The situation isn’t helped by the EU’s stupid and counterproductive “climate” policy, which targets the poor instead of, for example, taxing, confiscating, or grounding every private jet.
The result of this idiocy is public resentment toward climate policy, seen as an attack on poorer people’s wallets instead of, as the German left’s slogan puts it, “those who have, give.” Take the wealth from the richest for climate protection, whether through luxury taxes (hello, private jets), progressive taxation (like in the so-called Golden Age of Capitalism after WWII when top tax rates for millionaires hit 90% in Europe and the US), or ideas like a universal personal CO2 budget, the same for both rich and poor.
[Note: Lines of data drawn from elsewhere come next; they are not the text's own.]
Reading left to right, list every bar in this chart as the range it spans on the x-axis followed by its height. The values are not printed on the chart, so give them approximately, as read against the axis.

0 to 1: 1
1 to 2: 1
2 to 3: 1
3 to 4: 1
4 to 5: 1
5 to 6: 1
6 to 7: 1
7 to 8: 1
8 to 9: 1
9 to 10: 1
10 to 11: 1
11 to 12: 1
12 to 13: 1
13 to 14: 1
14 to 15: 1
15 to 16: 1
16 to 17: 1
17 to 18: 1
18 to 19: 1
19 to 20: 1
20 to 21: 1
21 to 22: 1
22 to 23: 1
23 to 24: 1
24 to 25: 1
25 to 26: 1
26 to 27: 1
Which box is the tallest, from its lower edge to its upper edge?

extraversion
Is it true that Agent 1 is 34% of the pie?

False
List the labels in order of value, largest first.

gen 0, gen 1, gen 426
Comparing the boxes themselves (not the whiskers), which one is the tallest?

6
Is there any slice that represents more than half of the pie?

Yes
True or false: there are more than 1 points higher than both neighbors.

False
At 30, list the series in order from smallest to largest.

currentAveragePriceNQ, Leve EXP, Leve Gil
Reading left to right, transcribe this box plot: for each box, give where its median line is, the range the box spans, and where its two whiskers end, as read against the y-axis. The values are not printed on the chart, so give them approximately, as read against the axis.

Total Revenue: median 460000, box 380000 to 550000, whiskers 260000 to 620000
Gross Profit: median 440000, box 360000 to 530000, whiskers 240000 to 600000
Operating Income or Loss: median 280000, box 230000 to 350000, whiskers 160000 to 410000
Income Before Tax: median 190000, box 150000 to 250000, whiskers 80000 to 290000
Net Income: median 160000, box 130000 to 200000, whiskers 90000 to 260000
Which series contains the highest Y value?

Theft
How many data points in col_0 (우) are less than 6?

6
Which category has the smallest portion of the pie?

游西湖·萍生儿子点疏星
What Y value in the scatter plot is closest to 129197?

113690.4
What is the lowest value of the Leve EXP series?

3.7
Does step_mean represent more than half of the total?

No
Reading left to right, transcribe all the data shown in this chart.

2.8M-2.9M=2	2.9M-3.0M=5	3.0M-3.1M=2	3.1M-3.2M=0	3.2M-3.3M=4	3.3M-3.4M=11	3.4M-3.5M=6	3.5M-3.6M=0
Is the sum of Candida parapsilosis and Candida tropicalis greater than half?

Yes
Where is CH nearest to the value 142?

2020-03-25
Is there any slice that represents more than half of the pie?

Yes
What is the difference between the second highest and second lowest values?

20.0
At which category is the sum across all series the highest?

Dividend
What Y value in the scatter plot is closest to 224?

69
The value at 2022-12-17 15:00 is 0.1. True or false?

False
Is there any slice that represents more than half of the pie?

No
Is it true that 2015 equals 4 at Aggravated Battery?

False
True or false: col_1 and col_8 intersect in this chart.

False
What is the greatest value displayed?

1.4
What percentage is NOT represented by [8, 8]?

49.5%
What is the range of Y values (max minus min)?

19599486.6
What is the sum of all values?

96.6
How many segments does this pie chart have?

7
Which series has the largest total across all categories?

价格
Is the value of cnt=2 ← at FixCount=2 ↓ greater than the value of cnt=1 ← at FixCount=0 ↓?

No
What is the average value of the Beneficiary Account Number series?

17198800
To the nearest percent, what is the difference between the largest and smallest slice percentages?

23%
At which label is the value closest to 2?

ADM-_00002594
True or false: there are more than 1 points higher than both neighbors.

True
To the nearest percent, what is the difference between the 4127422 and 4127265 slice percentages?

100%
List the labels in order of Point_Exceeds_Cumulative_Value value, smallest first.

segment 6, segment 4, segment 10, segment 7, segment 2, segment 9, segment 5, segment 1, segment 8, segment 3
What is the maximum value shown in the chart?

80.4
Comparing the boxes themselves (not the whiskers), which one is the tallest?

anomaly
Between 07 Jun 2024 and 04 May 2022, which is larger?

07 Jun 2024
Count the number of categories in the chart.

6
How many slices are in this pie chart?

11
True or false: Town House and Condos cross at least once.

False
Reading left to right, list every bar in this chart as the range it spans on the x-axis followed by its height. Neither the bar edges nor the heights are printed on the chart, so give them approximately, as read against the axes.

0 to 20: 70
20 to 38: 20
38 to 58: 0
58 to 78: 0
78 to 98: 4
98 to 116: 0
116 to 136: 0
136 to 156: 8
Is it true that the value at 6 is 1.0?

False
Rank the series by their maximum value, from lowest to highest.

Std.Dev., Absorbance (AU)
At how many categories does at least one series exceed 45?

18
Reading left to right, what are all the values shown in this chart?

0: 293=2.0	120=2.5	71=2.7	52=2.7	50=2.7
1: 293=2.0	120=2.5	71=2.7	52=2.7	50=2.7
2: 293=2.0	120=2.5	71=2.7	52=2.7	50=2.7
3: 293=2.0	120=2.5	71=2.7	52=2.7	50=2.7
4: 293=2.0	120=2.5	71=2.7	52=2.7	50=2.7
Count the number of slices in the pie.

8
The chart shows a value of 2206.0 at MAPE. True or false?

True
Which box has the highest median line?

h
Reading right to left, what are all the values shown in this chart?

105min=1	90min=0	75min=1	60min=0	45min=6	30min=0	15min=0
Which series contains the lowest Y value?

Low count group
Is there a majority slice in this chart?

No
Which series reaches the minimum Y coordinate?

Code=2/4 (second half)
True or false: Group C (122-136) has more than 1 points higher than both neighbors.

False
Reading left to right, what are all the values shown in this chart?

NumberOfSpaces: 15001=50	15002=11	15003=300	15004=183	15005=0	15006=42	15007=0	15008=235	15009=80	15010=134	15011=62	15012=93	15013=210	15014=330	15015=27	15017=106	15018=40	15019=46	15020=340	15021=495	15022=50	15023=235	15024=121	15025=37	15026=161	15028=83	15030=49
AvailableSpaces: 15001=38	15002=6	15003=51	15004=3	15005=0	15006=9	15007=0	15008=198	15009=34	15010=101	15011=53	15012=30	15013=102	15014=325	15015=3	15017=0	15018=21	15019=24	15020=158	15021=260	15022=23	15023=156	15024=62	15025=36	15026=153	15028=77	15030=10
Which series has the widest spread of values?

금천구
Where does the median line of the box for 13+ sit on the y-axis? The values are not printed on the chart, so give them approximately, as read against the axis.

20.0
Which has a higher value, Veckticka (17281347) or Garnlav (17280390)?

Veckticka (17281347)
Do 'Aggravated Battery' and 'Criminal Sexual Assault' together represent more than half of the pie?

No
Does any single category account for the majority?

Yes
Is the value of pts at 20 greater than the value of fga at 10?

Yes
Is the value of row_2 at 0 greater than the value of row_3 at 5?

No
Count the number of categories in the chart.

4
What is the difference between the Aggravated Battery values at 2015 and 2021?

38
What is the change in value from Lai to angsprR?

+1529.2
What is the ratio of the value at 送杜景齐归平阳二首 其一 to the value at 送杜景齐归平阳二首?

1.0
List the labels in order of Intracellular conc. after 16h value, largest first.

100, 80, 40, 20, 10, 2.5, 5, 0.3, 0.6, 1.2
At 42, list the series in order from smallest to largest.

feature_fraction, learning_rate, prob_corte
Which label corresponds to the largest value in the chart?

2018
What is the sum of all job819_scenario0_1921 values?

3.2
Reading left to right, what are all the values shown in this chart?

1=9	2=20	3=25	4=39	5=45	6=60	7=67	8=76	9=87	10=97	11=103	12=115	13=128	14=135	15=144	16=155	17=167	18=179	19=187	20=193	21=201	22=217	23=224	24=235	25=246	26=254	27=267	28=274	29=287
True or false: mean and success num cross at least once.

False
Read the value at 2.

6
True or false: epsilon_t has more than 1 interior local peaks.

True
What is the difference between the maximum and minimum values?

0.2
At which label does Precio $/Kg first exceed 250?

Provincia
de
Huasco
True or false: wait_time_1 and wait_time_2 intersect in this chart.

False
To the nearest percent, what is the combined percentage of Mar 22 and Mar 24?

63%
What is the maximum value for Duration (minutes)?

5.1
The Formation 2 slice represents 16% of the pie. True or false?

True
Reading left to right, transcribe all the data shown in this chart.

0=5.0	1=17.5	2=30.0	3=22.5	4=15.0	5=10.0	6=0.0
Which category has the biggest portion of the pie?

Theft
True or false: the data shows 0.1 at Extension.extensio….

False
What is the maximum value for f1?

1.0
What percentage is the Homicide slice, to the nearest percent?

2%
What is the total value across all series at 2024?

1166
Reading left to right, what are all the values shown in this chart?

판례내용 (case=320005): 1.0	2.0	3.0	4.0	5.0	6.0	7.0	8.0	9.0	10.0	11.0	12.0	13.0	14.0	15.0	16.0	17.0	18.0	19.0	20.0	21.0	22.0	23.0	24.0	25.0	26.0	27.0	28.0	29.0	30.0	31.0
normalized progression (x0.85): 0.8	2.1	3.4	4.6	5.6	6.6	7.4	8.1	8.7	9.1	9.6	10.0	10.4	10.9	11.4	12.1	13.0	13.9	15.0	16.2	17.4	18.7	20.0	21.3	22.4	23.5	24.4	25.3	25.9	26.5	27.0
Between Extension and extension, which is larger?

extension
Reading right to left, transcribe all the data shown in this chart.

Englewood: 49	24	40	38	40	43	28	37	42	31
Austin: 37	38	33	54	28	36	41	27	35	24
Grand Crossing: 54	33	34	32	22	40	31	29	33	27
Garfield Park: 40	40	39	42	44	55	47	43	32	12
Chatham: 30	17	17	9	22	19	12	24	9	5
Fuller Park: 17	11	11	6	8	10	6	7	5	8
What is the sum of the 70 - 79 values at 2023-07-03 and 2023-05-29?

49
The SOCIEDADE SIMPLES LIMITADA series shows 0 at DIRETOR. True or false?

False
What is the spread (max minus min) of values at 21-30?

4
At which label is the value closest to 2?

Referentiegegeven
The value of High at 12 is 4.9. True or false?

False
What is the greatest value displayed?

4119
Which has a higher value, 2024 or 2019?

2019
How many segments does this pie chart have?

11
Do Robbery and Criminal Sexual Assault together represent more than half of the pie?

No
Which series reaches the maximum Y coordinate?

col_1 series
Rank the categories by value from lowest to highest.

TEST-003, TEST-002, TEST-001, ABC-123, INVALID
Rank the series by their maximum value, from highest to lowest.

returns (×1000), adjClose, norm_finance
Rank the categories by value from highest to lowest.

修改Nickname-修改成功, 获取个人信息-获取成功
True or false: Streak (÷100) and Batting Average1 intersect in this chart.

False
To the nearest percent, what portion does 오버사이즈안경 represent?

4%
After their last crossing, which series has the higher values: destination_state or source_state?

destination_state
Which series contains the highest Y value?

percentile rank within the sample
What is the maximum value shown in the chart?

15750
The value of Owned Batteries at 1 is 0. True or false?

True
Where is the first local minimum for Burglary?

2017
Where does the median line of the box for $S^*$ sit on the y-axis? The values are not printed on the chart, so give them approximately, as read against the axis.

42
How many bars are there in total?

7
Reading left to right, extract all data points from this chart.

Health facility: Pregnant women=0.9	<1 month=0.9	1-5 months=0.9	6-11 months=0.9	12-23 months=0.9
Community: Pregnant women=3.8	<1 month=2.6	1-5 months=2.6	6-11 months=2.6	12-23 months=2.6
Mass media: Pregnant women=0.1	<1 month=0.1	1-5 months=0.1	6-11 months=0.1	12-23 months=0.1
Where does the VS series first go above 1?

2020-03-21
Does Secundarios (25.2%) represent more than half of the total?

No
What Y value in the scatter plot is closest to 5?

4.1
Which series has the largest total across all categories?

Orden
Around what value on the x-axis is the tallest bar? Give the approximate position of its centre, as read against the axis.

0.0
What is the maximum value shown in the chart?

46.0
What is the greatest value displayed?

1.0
If someone asked me why I’m a socialist, I could answer: because I like good coffee and do not want to live in a society where only the richest drink it.
But is there one more aspect to lab-grown chocolate.
Lab-grown chocolate (and other cell-based foods) can be fascinating and offer new culinary possibilities. That’s an underappreciated aspect of both cell-based production and 3D-printed food. It opens up massive potential for new flavors, textures, and enriching menus in incredible ways. Lemon-flavored chicken meat, cocoa with added protein, or anything else we can imagine.
A 3D food printer to design new textures and flavors is one of my professional dreams — right after seeing my dishes served in school cafeterias.
This ties into something I’ve been mentioning for a while: whether we’re creating plant-based dishes that mimic specific animal products — chicken drumsticks, beef steaks, Kraków sausages — or creating something entirely new that just matches meat dishes in flavor and comfort food quality.
With a 3D printer, we could design and print the meat of a nonexistent creature, like a basilisk tail or centaur steaks.
And that’s not so different from what we’ve been doing ever since we started processing food before eating it. Humans are the only animals that cook their food. Cooking made us human.
Just as at some point we started selecting plants to create new varieties (trust me, you wouldn’t want to eat the “natural” tomatoes from centuries ago). Natural cereal varieties wouldn’t feed today’s population. Wheat yields today are 10 times higher than just 100 years ago.
It’s the same with sugar beets, whose yield over the last 200 years (since they became the main sugar source) increased from 10 to 100 tons per hectare and sugar content from 4% to over 20%.
Photo: A dessert from two years ago that would be much more expensive today — plant-based Raffaello in chocolate sauce.